Modified temperature-dependent volume translation model in PC-SAFT equation of state for carbon dioxide

Abstract

Statistical associating fluid theory (SAFT)-type equations of state (EOSs) have been widely used to model the phase behavior of pure compounds (e.g., carbon dioxide). One issue with the conventional SAFT-type EOSs is that they fail to accurately reproduce the critical pressure and critical temperature of pure compounds. To address this limitation, the three parameters in SAFT-type EOSs (i.e., m, σ, and ε/k) must be adjusted to exactly reproduce the critical temperature and critical pressure of pure compounds, leading to the development of the critical-point perturbed-chain SAFT (CPPC-SAFT). However, this is achieved by sacrificing the accuracy of the liquid-density predictions. As such, a fourth parameter, that is, the volume translation parameter, is indispensable for improving the accuracy of liquid density predictions. In this study, a new nonlinear temperature-dependent volume translation model is introduced into the perturbed-chain SAFT EOS (PC-SAFT EOS) for more accurate prediction of CO2 density.
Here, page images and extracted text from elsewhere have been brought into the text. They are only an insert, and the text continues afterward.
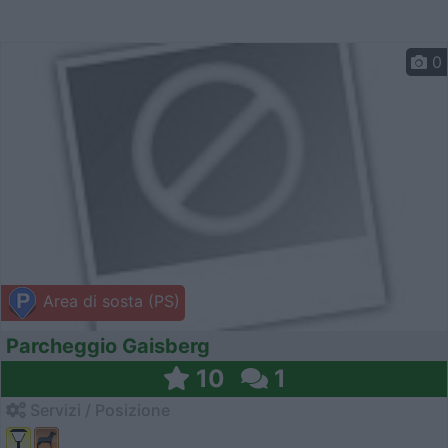
0
Area di sosta (PS)
Parcheggio Gaisberg
10
1
Servizi / Posizione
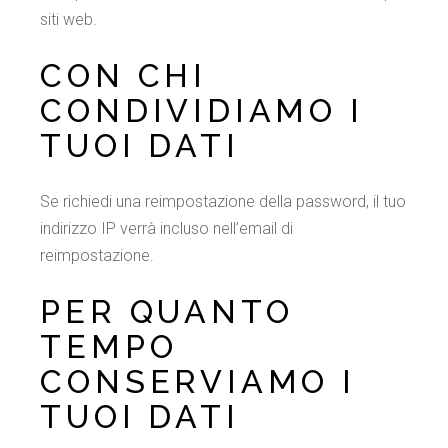
siti web.
CON CHI
CONDIVIDIAMO I
TUOI DATI
Se richiedi una reimpostazione della password, il tuo
indirizzo IP verrà incluso nell’email di
reimpostazione.
PER QUANTO
TEMPO
CONSERVIAMO I
TUOI DATI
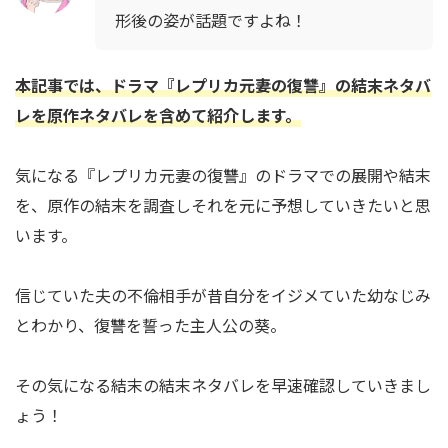
形後の姿が話題ですよね！
本記事では、ドラマ『レプリカ元妻の復讐』の結末ネタバ
レを原作ネタバレを含めて紹介します。
気になる『レプリカ元妻の復讐』のドラマでの展開や結末
を、原作の結末を調査しそれを元に予想していきたいと思
います。
信じていた夫の不倫相手が昔自分をイジメていた幼なじみ
とわかり、復讐を誓った主人公の葵。
その気になる結末の結末ネタバレを早速確認していきまし
ょう！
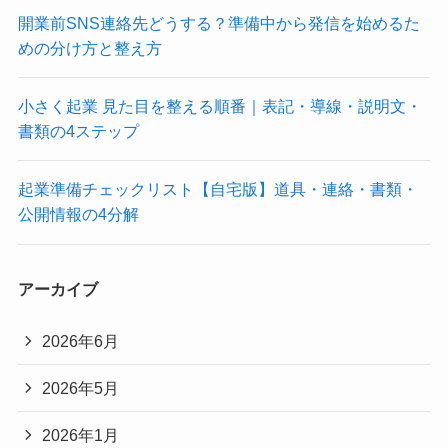
開業前SNS連絡先どうする？準備中から発信を始めるた
めの分け方と整え方
小さく起業 見た目を整える順番｜表記・導線・説明文・
書類の4ステップ
起業準備チェックリスト【自宅版】道具・連絡・書類・
公開情報の4分解
アーカイブ
2026年6月
2026年5月
2026年1月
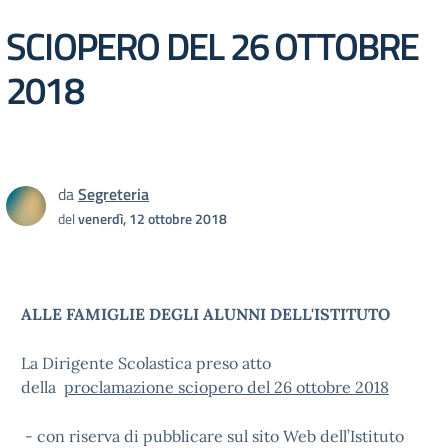
SCIOPERO DEL 26 OTTOBRE
2018
da
Segreteria
del
venerdì, 12 ottobre 2018
ALLE FAMIGLIE DEGLI ALUNNI DELL'ISTITUTO
La Dirigente Scolastica preso atto
della
proclamazione sciopero del 26 ottobre 2018
- con riserva di pubblicare sul sito Web dell’Istituto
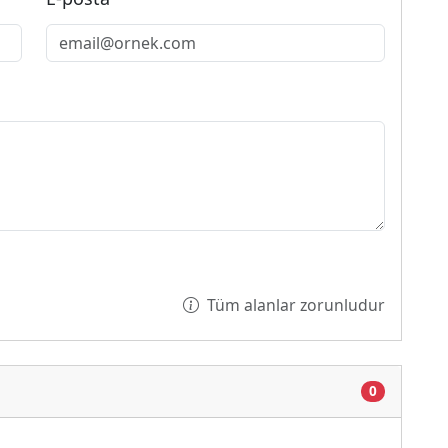
Tüm alanlar zorunludur
0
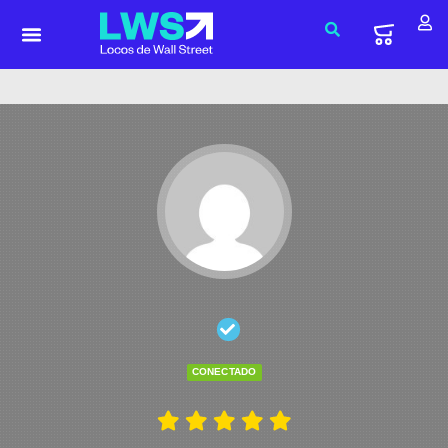
CONECTADO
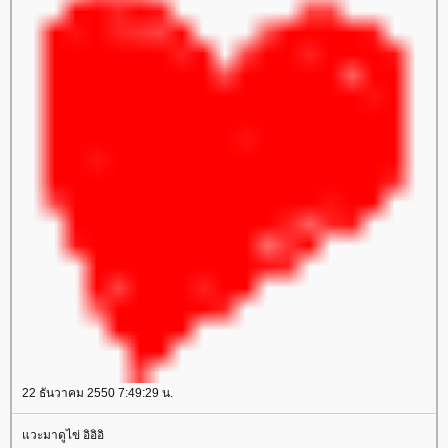
22 ธันวาคม 2550 7:49:29 น.
วะมาดูไข่ อิอิอิ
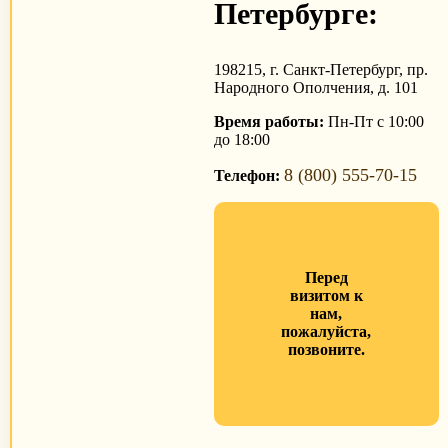
Петербурге:
198215, г. Санкт-Петербург, пр.
Народного Ополчения, д. 101
Время работы:
Пн-Пт с 10:00
до 18:00
8 (800) 555-70-15
Телефон:
Перед
визитом к
нам,
пожалуйста,
позвоните.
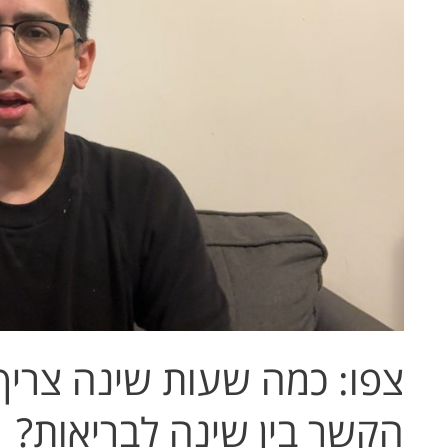
צריך
בגיל
המבוגר
ומה
הקשר
בין
שינה
לבריאות?
צפו: כמה שעות שינה צריך 
הקשר בין שינה לבריאות?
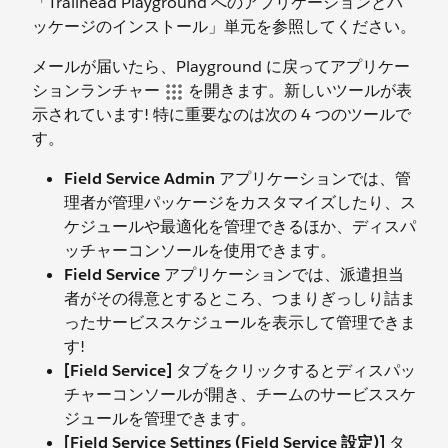
「Trailhead Playground へのアプリケーションとパ
ッケージのインストール」単元を参照してください。
メールが届いたら、Playground に戻ってアプリケー
ションランチャー
を開きます。新しいツールが表
示されています! 特に重要なのは次の 4 つのツールで
す。
Field Service Admin
アプリケーションでは、管
理者が管理パッケージをカスタマイズしたり、ス
ケジュールや最適化を管理できるほか、ディスパ
ッチャーコンソールを使用できます。
Field Service
アプリケーションでは、派遣担当
者がその得意とするところ、つまりぎっしり詰ま
ったサービススケジュールを表示して管理できま
す!
[Field Service]
タブをクリックするとディスパッ
チャーコンソールが開き、チームのサービススケ
ジュールを管理できます。
[Field Service Settings (Field Service 設定)]
タ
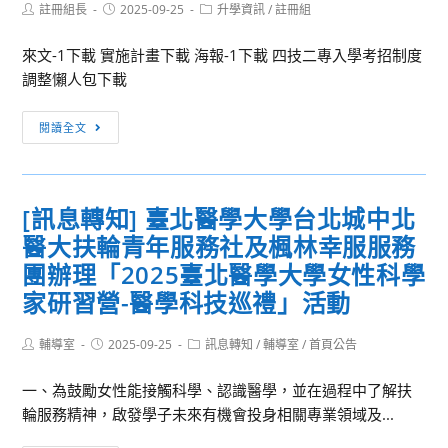
Post
Post
Post
註冊組長
2025-09-25
升學資訊
/
註冊組
author:
published:
category:
來文-1下載 實施計畫下載 海報-1下載 四技二專入學考招制度
調整懶人包下載
轉
閱讀全文
知
「四
技
[訊息轉知] 臺北醫學大學台北城中北
二
醫大扶輪青年服務社及楓林幸服服務
專
統
團辦理「2025臺北醫學大學女性科學
測
家研習營-醫學科技巡禮」活動
選
考
Post
Post
Post
輔導室
2025-09-25
訊息轉知
/
輔導室
/
首頁公告
author:
published:
category:
及
招
一、為鼓勵女性能接觸科學、認識醫學，並在過程中了解扶
生
輪服務精神，啟發學子未來有機會投身相關專業領域及...
作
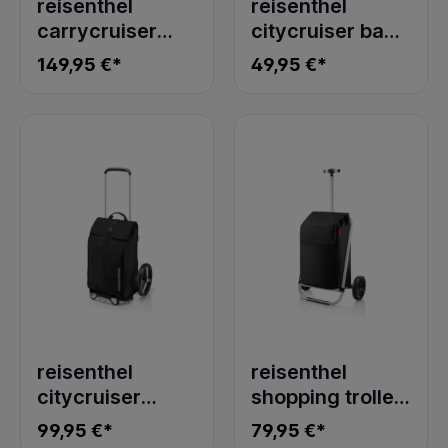
reisenthel
reisenthel
carrycruiser
citycruiser bag
forest gold
dots
149,95 €*
49,95 €*
reisenthel
reisenthel
citycruiser
shopping trolley
black
black
99,95 €*
79,95 €*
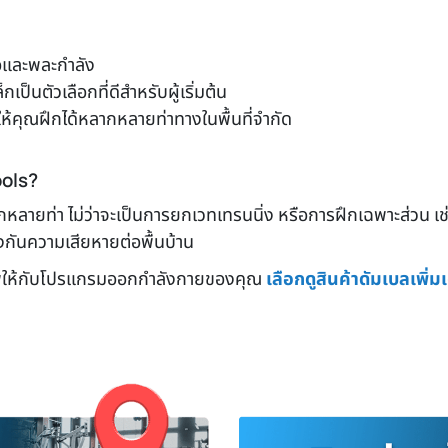
ื้อและพละกำลัง
ป็นตัวเลือกที่ดีสำหรับผู้เริ่มต้น
ห้คุณฝึกได้หลากหลายท่าทางในพื้นที่จำกัด
ools?
ลายท่า ไม่ว่าจะเป็นการยกเวทเทรนนิ่ง หรือการฝึกเฉพาะส่วน เช
งกันความเสียหายต่อพื้นบ้าน
าพให้กับโปรแกรมออกกำลังกายของคุณ
เลือกดูสินค้าดัมเบลเพิ่มเติ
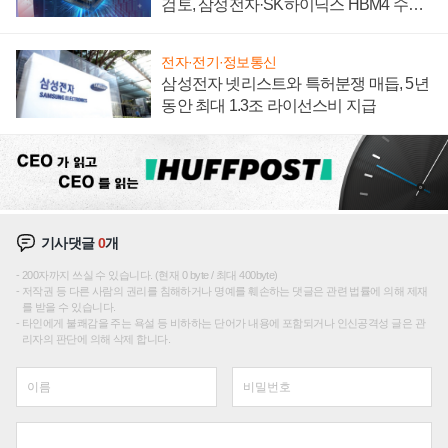
검토, 삼성전자·SK하이닉스 HBM4 수율
에 주도권 갈린다
전자·전기·정보통신
삼성전자 넷리스트와 특허분쟁 매듭, 5년
동안 최대 1.3조 라이선스비 지급
기사댓글
0
개
200자까지 쓰실 수 있습니다. (현재 0 byte / 최대 400byte)
저작권 등 다른 사람의 권리를 침해하거나 명예를 훼손하는 댓글은 관련 법률에 의해 제재
를 받을 수 있습니다.
타인에게 불쾌감을 주는 욕설 등 비하하는 단어가 내용에 포함되거나 인신공격성 글은 관
리자의 판단에 의해 삭제 합니다.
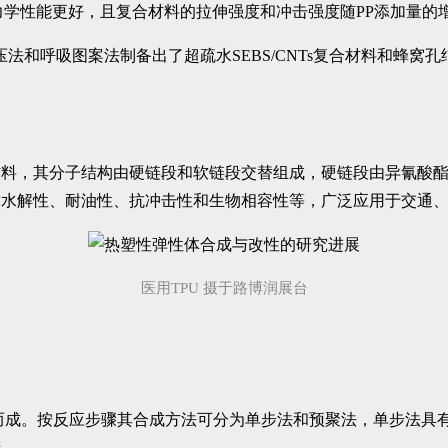
力学性能更好，且复合材料的拉伸强度和冲击强度随PP添加量的
和呼吸图案法制备出了超疏水SEBS/CNTs复合材料和蜂窝孔结
材料，其分子结构由硬链段和软链段交替组成，硬链段由异氰酸
耐水解性、耐油性、抗冲击性和生物相容性等，广泛应用于交通
医用TPU 摄于路博润展台
合而成。按反应步骤其合成方法可分为单步法和预聚法，单步法具
产。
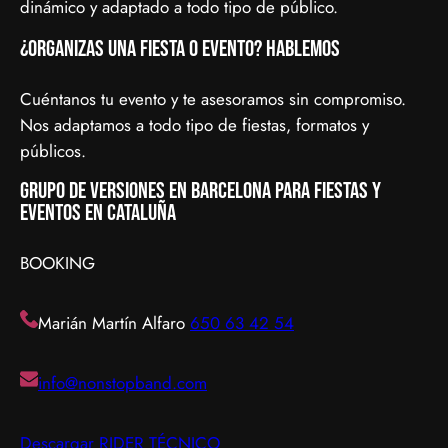
dinámico y adaptado a todo tipo de público.
¿Organizas una fiesta o evento? Hablemos
Cuéntanos tu evento y te asesoramos sin compromiso.
Nos adaptamos a todo tipo de fiestas, formatos y
públicos.
Grupo de versiones en Barcelona para fiestas y
eventos en Cataluña
BOOKING
Marián Martín Alfaro
650 63 42 54
info@nonstopband.com
Descargar RIDER TÉCNICO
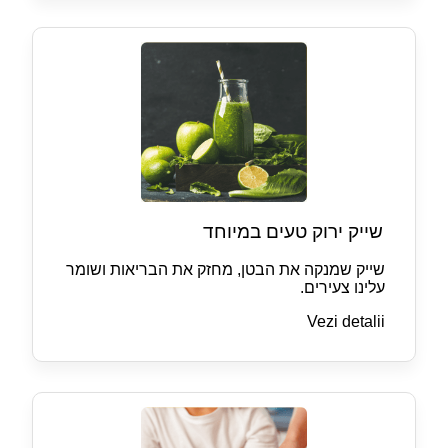
שייק ירוק טעים במיוחד
שייק שמנקה את הבטן, מחזק את הבריאות ושומר
עלינו צעירים.
Vezi detalii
The newly developed volume-translated and critical-point PC-SAFT EOS (VT-CPPC-SAFT EOS) is found to be superior to the previously developed models, such as the original PC-SAFT (Gross and Sadowski, 2001), CPPC-SAFT (Anoune et al., 2021), and industrialized version of PC-SAFT EOS (I-PC-SAFT) (Moine et al., 2019), because it can provide more accurate density predictions for CO2 in different phase states. In addition, the VT-CPPC-SAFT EOS accurately reproduces the critical pressure and critical temperature of CO2.